Eat What You Are, and Make Fasting Easy

Fasting means hunger and misery to most people. Never mind a three-day fast: Just a four-hour fast between meals makes some people hungry and cranky!

Those who adopt a Paleo diet are often surprised and pleased to find that fasting has suddenly become easy and comfortable—not exactly pleasurable, but far from intolerable.

The reason this happens is that our body adapts to our diet. Different cellular machinery, enzymes, and vitamins are involved in metabolizing glucose, fatty acids, and amino acids.

If our diet provides glucose, fatty acids, and amino acids in the same proportions that are released during the “cannibal diet” of fasting, we’ll be well prepared for a fast.
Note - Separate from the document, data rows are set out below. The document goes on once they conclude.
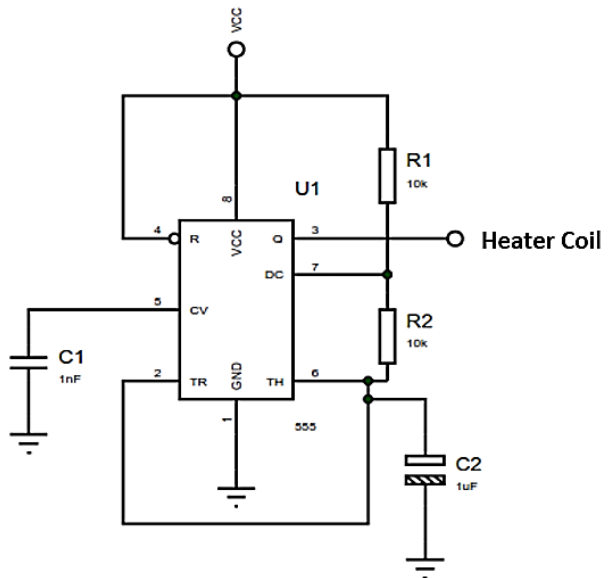
Figure 5. Generator Circuit, Pulse Width Modulation (PWM).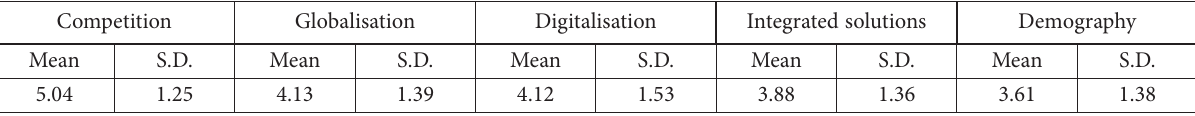
Figure 3. Ownership ratios differentiated over time and according to use type Table 6. Descriptive evaluation of the relevance of the drivers of structural change to the real estate economy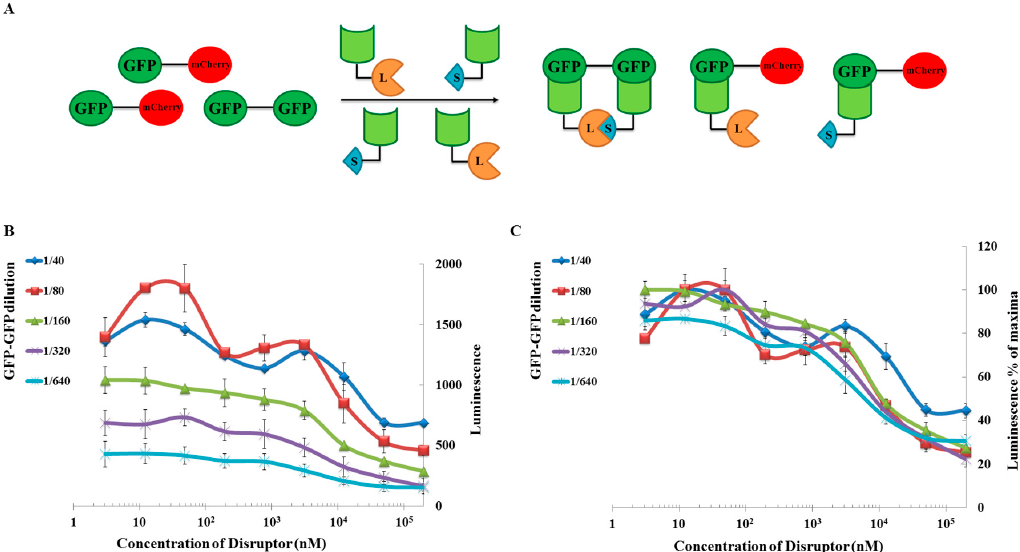
Figure 5. Detection limit studies using a competition approach. ( A ): Schematic representation of the indirect approach that was used to study the detection limit of the split-luc assay. For the assay, along with the SLN bits and the target protein, we expressed the competitor in a Leishmania cell-free system, and this was used for our assays. The competitor was incubated with SLN bits allowing it bind to the nanobody before adding the target protein and the substrate; ( B ): Graphical representation of luminescence as a function of competitor concentration; ( C ): Normalized data-set from the data obtained for graph 5B. The data was normalized against the maximum luminescence obtained for each target concentration and plotted against the competitor concentration. The data-set for each target concentration seems to overlap, suggesting that the inhibition curves obtained were independent of target protein concentration.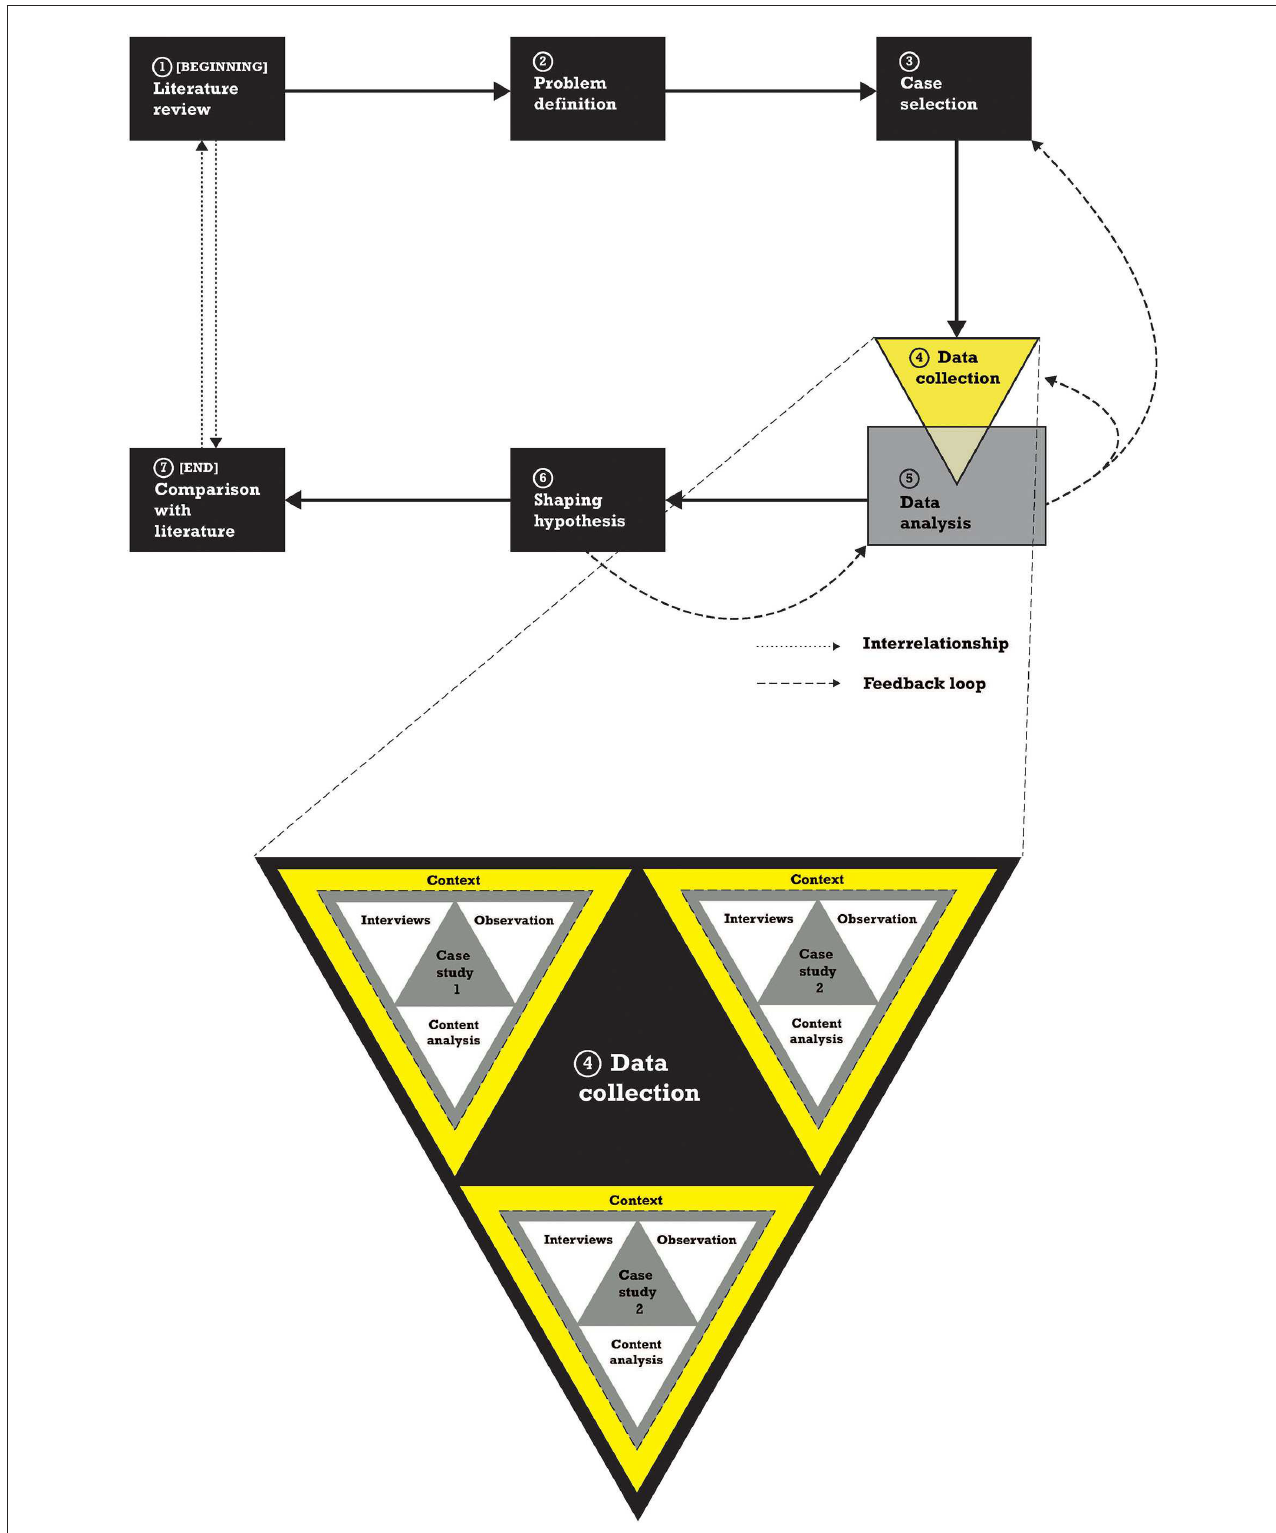
FIGURE1 Illustration of the research process applied within this study (adapted from Eisenhardt, 1989 roadmap for building theory from cases).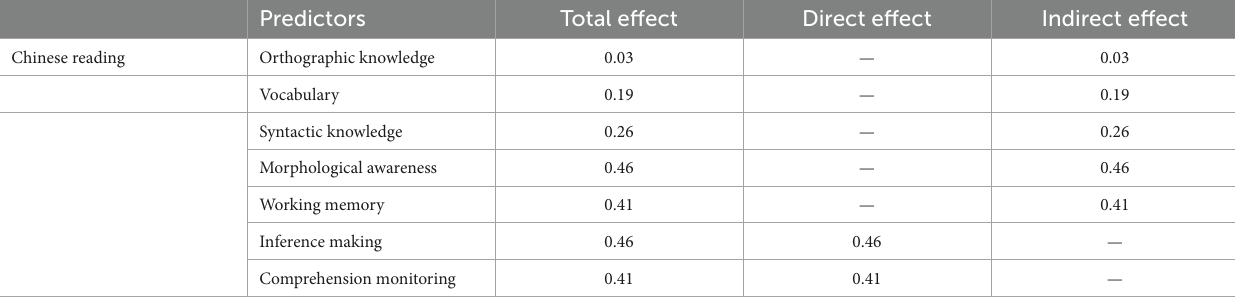
TABLE 4 Direct, indirect, and total effect estimates of the model predictors on L2 Chinese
Fasting will be easy.

But if we eat a very different diet, fasting can become hard. A high-carb diet will give us lots of machinery for metabolizing carbs but a dearth of machinery for metabolizing fatty acids.

When fasting starts and selfcannibalization begins providing 65 percent of energy in the form of fatty acids and only 13 percent as glucose, cells won’t be prepared to handle that mix. Instead, they’ll be hungry for the much larger amounts of glucose they’re used to getting.

The natural way of eating is to obtain macronutrients in similar proportions to the composition of our own tissues. The natural way to eat is to “eat what you are.” This will prepare the body for fasts and make hunger rare.